Le premier consul ayant eu envie de s'arrêter un instant dans le petit port que ce vieux serviteur avait choisi pour le lieu de sa retraite, parut désirer de faire une course en mer dans une embarcation que l'on arma du mieux possible. En sa qualité d'officier de marine retraité, le bonhomme Lamêcherie fut chargé de servir de patron au canot qui allait porter un instant sur les mers du rivage le héros de la république française. L'ancien lieutenant de vaisseau ne saisit la barre du gouvernail qu'en tremblant. Mais le sentiment du devoir lui fit surmonter toutes les craintes que lui inspiraient de sinistres présages. Un Romain à sa place aurait reculé. Lui avança et fit avancer l'embarcation. Dans le petit trajet, Buonaparte, dont la manie interrogante était assez connue, demanda à son timide patron: «Quel âge avez-vous, monsieur?—Soixante-dix ans sonnés, premier consul?—Sonnés! hum. On vit vieux ici. Vous paraissez vous porter bien encore?—Mais dans ce moment ici je jouis d'une assez mauvaise santé. Vous êtes trop bon, premier consul.—Diable! vous jouissez ... de vous mal porter!... vous êtes bien heureux!» Le ton bref et un peu amèrement railleur du héros en prononçant ces derniers mots fut compris du pauvre Lamêcherie, et l'effet qu'il produisit sur toute son économie fut tel, que le premier consul porta plusieurs fois son mouchoir sous le nez, en paraissant éprouver une sensation désagréable. Il ordonna à son patron de regagner la terre au plus vite. Le trouble du patron était si grand, qu'il entendit à peine la voix du chef de la république qui lui répétait: «Mettez-moi à terre tout de suite, j'en ai besoin et vous aussi!» En revenant au rivage, le malheureux Lamêcherie est serré dans les bras d'un de ses amis qui s'écrie: «Combien tu es heureux! le premier consul vient d'ordonner que ta retraite te soit comptée sur le pied du grade de capitaine de frégate.....

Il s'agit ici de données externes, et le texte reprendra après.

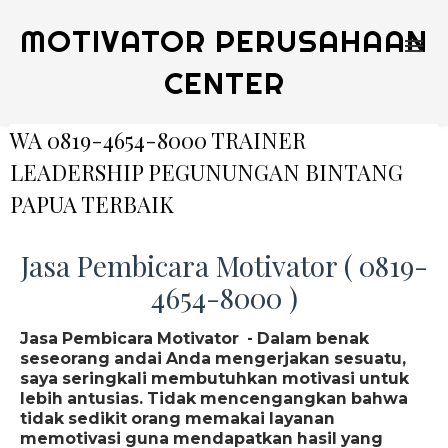
MOTIVATOR PERUSAHAAN
CENTER
WA 0819-4654-8000 TRAINER
LEADERSHIP PEGUNUNGAN BINTANG
PAPUA TERBAIK
Jasa Pembicara Motivator ( 0819-
4654-8000 )
Jasa Pembicara Motivator - Dalam benak
seseorang andai Anda mengerjakan sesuatu,
saya seringkali membutuhkan motivasi untuk
lebih antusias. Tidak mencengangkan bahwa
tidak sedikit orang memakai layanan
memotivasi guna mendapatkan hasil yang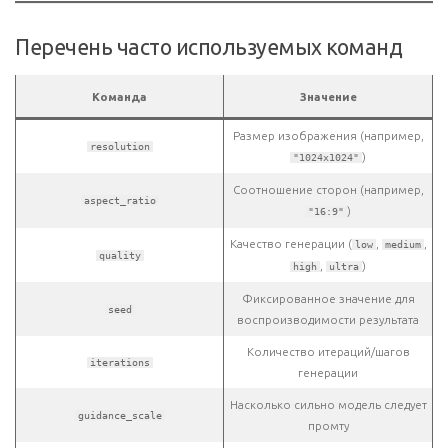
Перечень часто используемых команд
Команда
Значение
Размер изображения (например,
resolution
)
"1024x1024"
Соотношение сторон (например,
aspect_ratio
)
"16:9"
Качество генерации (
,
,
low
medium
quality
,
)
high
ultra
Фиксированное значение для
seed
воспроизводимости результата
Количество итераций/шагов
iterations
генерации
Насколько сильно модель следует
guidance_scale
промту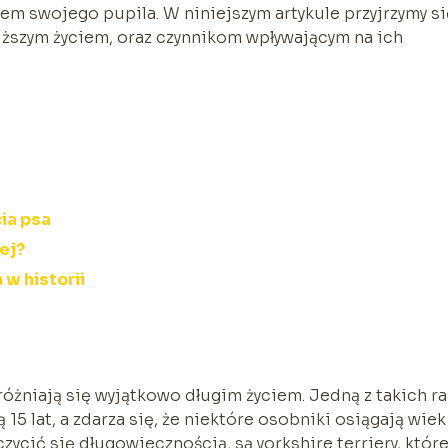
wem swojego pupila. W niniejszym artykule przyjrzymy si
łuższym życiem, oraz czynnikom wpływającym na ich
ia psa
żej?
w historii
różniają się wyjątkowo długim życiem. Jedną z takich ra
15 lat, a zdarza się, że niektóre osobniki osiągają wiek
czycić się długowiecznością, są yorkshire terriery, któr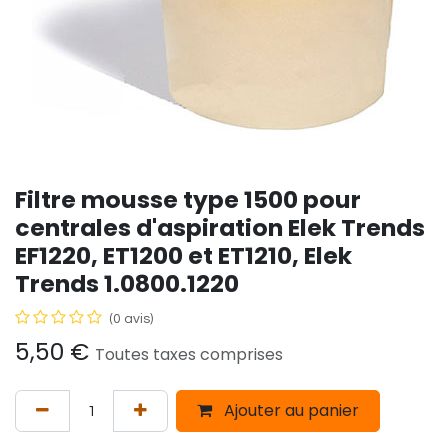
Filtre mousse type 1500 pour
centrales d'aspiration Elek Trends
EF1220, ET1200 et ET1210, Elek
Trends 1.0800.1220
(0 avis)
5,50
€
Toutes taxes comprises
Ajouter au panier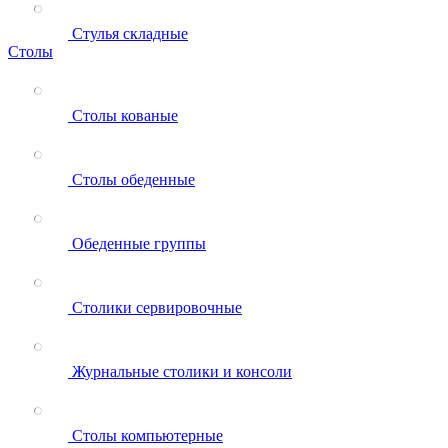
Стулья складные
Столы
Столы кованые
Столы обеденные
Обеденные группы
Столики сервировочные
Журнальные столики и консоли
Столы компьютерные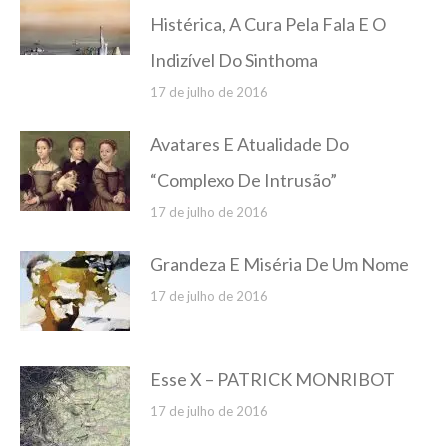
Histérica, A Cura Pela Fala E O
Indizível Do Sinthoma
17 de julho de 2016
Avatares E Atualidade Do
“Complexo De Intrusão”
17 de julho de 2016
Grandeza E Miséria De Um Nome
17 de julho de 2016
Esse X – PATRICK MONRIBOT
17 de julho de 2016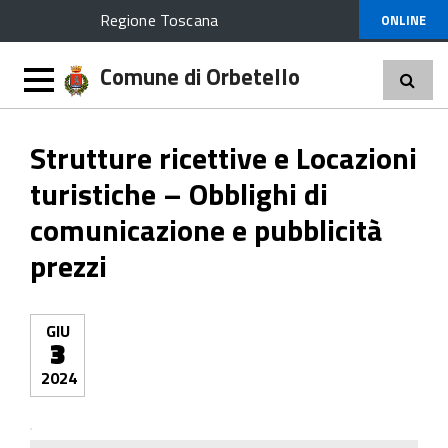
Regione Toscana
ONLINE
Comune di Orbetello
Strutture ricettive e Locazioni
turistiche – Obblighi di
comunicazione e pubblicità
prezzi
GIU
3
2024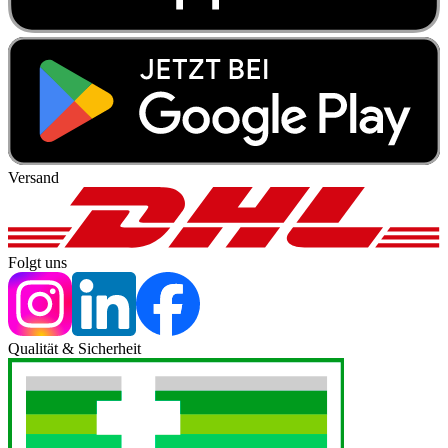
Versand
Folgt uns
Qualität & Sicherheit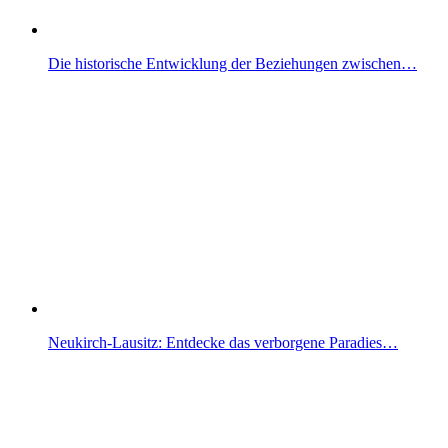
Die historische Entwicklung der Beziehungen zwischen…
Neukirch-Lausitz: Entdecke das verborgene Paradies…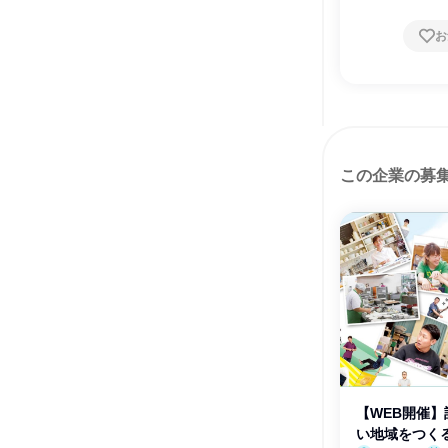
お
この企業の募
【WEB開催
い地域をつく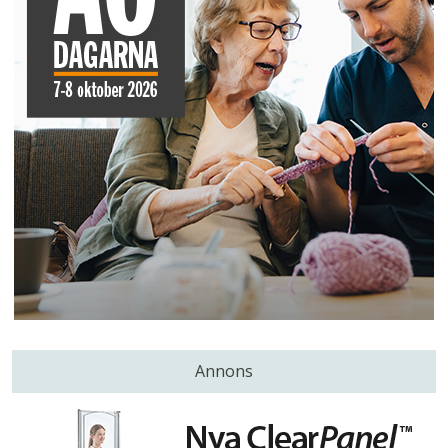
Annons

—Fuis-moi, laisse-moi, répond l'infortuné Lamêcherie à son ami: je viens d'empoisonner le plus beau jour de ma vie!»

Il disait vrai. L'accident qu'il venait d'éprouver produisit un désordre si considérable dans toutes ses facultés, qu'il se mit au lit en descendant du canot, et qu'il succomba quelques jours après, en répétant à tous ceux qui déploraient son sort: Ah! mes amis, j'ai empoisonné le plus beau jour de ma vie!

Les aspirons de marine portèrent son deuil.


LE NAUFRAGÉ DE LA BARBOUDE.[G]

Je me trouvais embarqué, en 1817, sur un vaisseau de ligne dont la mission était de croiser dans les Antilles et les débouquemens.

Un jour, vers midi, nous aperçùmes un peu au vent à nous, et sur notre arrière, la petite île de la Barboude, langue de terre basse, alongée, sur laquelle croissent des arbres que l'on voit s'élever au-dessus des flots comme une de ces forêts qui dominent les eaux de la plaine après une inondation. Les bas-fonds qui environnent cette île et qui, à son approche, donnent une teinte verdâtre à la transparence de la mer, avertissent le navigateur des dangers qu'il courrait en ne s'éloignant pas assez de cette terre dont le prolongement s'étend à quelques lieues au large. La brise était ronde et la mer belle. Nous contournâmes, en virant vent-devant, la partie du nord de la Barboude.